Saturday 14 May 2016

BCNS Explorer Cruise - Bradley to Walsall

BCNS Explorer Cruise - Bradley to Walsall
May 2016

Today was the real reason for joining the cruise. If available I like to join the cruise at Moorcroft Junction and lead a guided historical walk up the old Bradley Locks Branch to the CRT works at Bradley and then back down the Gospel Oak Branch taking in a swift pint of bitter at the Gospel Oak pub and making a round trip of it.

 Moorcroft temporary moorings

I woke in the back cabin of the butty with the rain thrumming on the roof. Not a great day for a canal walk but the leader can't very well back out. Anyway, as they used to say at Outward Bound "it's not the wrong sort of weather - its the wrong sort of clothes". So I resigned myself to a full set of waterproofs and tucked into my breakfast.

Fortune smiled on us and ten minutes before the off the heavy rain shifted down a gear or two and settled for a very fine drizzle. Enough to demand a hat and waterproof coat but not enough for waterproof trousers.

Climbing the Bradley Locks Branch

You would think that Stuart, who must have heard this talk six times, would be bored with my patter but he assures me that it seems to cover different things each time. Maybe that is testimony to my spontaneous wit and depth of historical knowledge - but I suspect its because I am forever going off the script and have yet to cover the whole thing complete! Anyhow, the boaters all seemed to enjoy the walk and I am always delighted to take the group to just above the old turnpike road and show them the lock flight climbing the hill like a series of giant steps.
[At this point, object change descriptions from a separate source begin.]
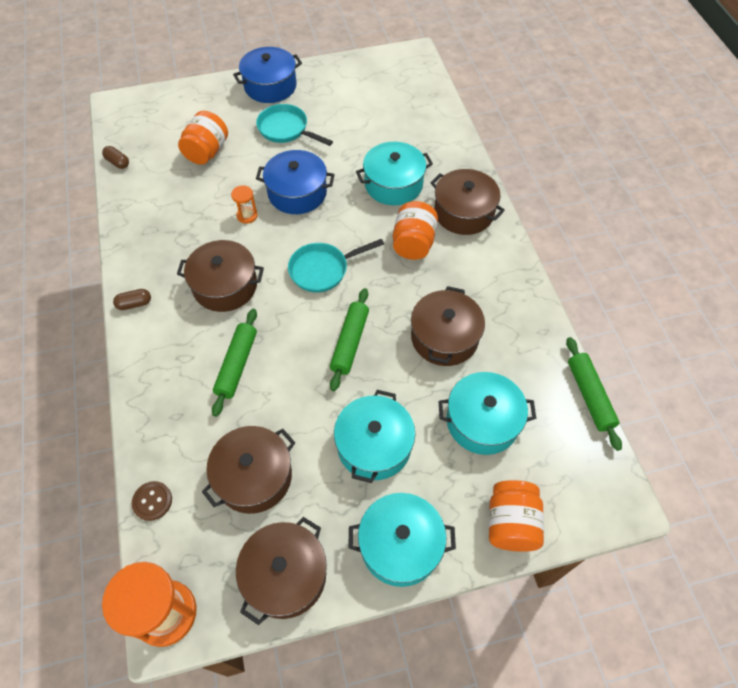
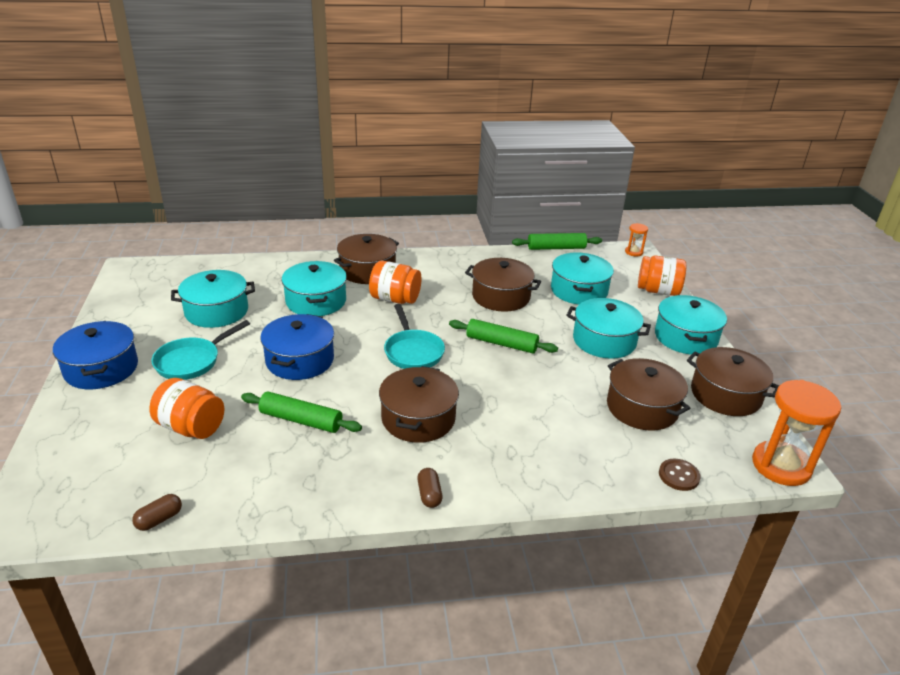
camera: 85 degrees left, 25 degrees down
(237, 365) = (522, 413): green rolling pin -> green rolling pin (301, 420)
(247, 215) = (319, 398): orange hourglass -> orange hourglass (634, 252)
(360, 124) = (216, 311): none -> turquoise pot

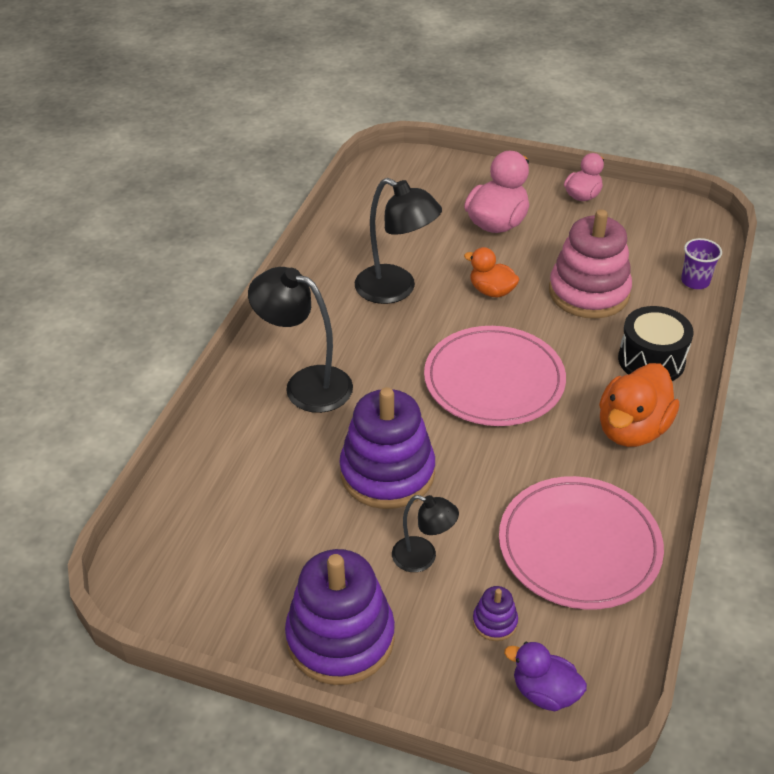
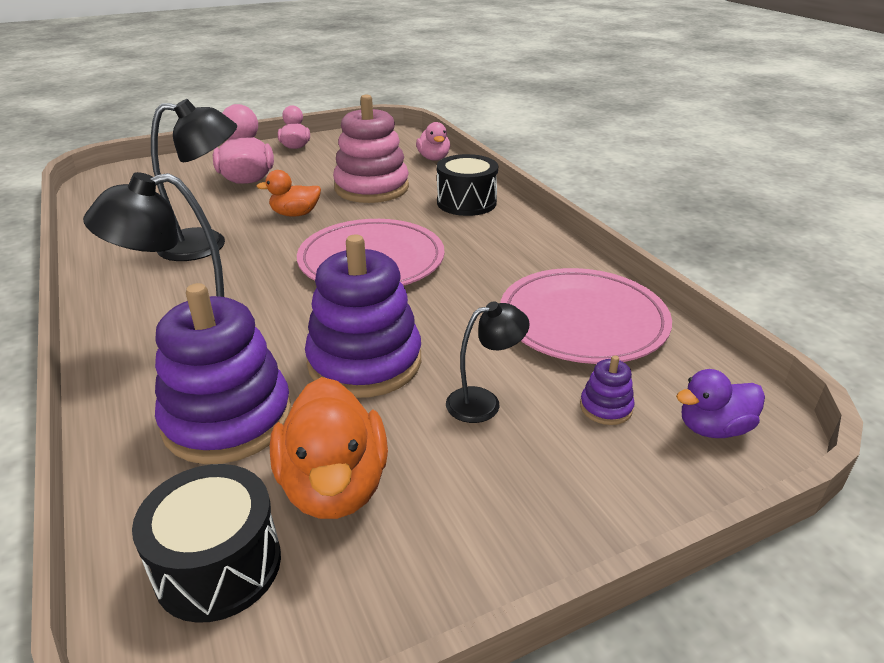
camera: 45 degrees left, 10 degrees down
(188, 549) = (218, 565): none -> black drum
(340, 638) = (503, 519): purple stacking toy -> purple stacking toy (228, 419)
(632, 429) = (510, 240): orange duck -> orange duck (334, 486)
(695, 281) = (433, 158): purple cup -> pink duck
This experience is enhanced by showing a painting made from what was the end of the Scott Foley Arm in the mid 1800's showing the smoking vista of collieries and blast furnaces. All very evocative stuff.

The branch is currently under consideration for re-opening, am initiative let by the wildlife sector and supported by the three local councils. This would be good news for boaters and would probably represent the most surprising reinstatement in the country, but it does not have the universal support of the locals. One lady buttonholed me after my talk to the group and seemed to hold me responsible for the while idea - wanting me to report her feelings back to "my people" - whoever they may be! (I admit that I failed to mention my position on CRT Council or even my association with BCNS - it seemed best).

The Rotton Brunt Line at the top of Bradley Locks

The lock gate factory is always a pleasure to see. It contains some a serious set of woodworking tooling and on this occasion I was particularly pleased to find the new gates for Rushall No 1 ans 2 locks awaiting fitting during the September closure.

New gates for the Rushall flight

And so it was back to the boats and by the time we had eaten some lunch, only two craft remained so we dropped into our tail end Charlie position and started a plod up the Walsall Canal through Darlaston. My lack of enthusiasm for this stretch is well known and it was somehow fitting that as we tackled it the heavens opened again and we made the transit under leaden skies and the boats running with water. Whilst the clean up squad have achieved wonderful results in recent months, extracting 40 tons of hard debris from the bridge holes, the amount of floating crap is immense and the depth is never more than minimal. 

The configuration of the two boats is not well suited to shallow canals and whilst we can maintain a near normal speed on deep water, progress slows massively when the gap between top and bottom is small. The butty's stern sits nearly three feet deep and has a habit of swinging in to any shallow margins. The trouble with this section is that's its all shallow margin and as a result the butty can develop am alarming swing to right and left and the narrowness of the navigation channel makes it difficult to get it back in the groove.

But we persevered and apart from grounding on some concrete at the M6 we emerged into a damp Walsall Basin and a scene very reminiscent of the last BCN Challenge I attended in even worse conditions in the year of the Queens Jubilee. Fred, my crew for the trip, is no great beer drinker so we opted out of a squelch up the Black Country Arms and instead ate at Pizza Express and took in the new Captain America Film at the new "Lighthouse" cinema on the waterfront. The cinema is excellent and I have to say that the waterfront area is coming on a treat - but the Marvel films are as dire as I feared! 

I now have two issues with Walsall Town moorings:

 1. The Wharf Inn is a very poor pub with little atmosphere - not exactly a destination pub.
 2. There are no facilities to encourage you to linger - not even water let alone a sanny station.

Apart from that the waterfront area is coming along well and is well worth a visit.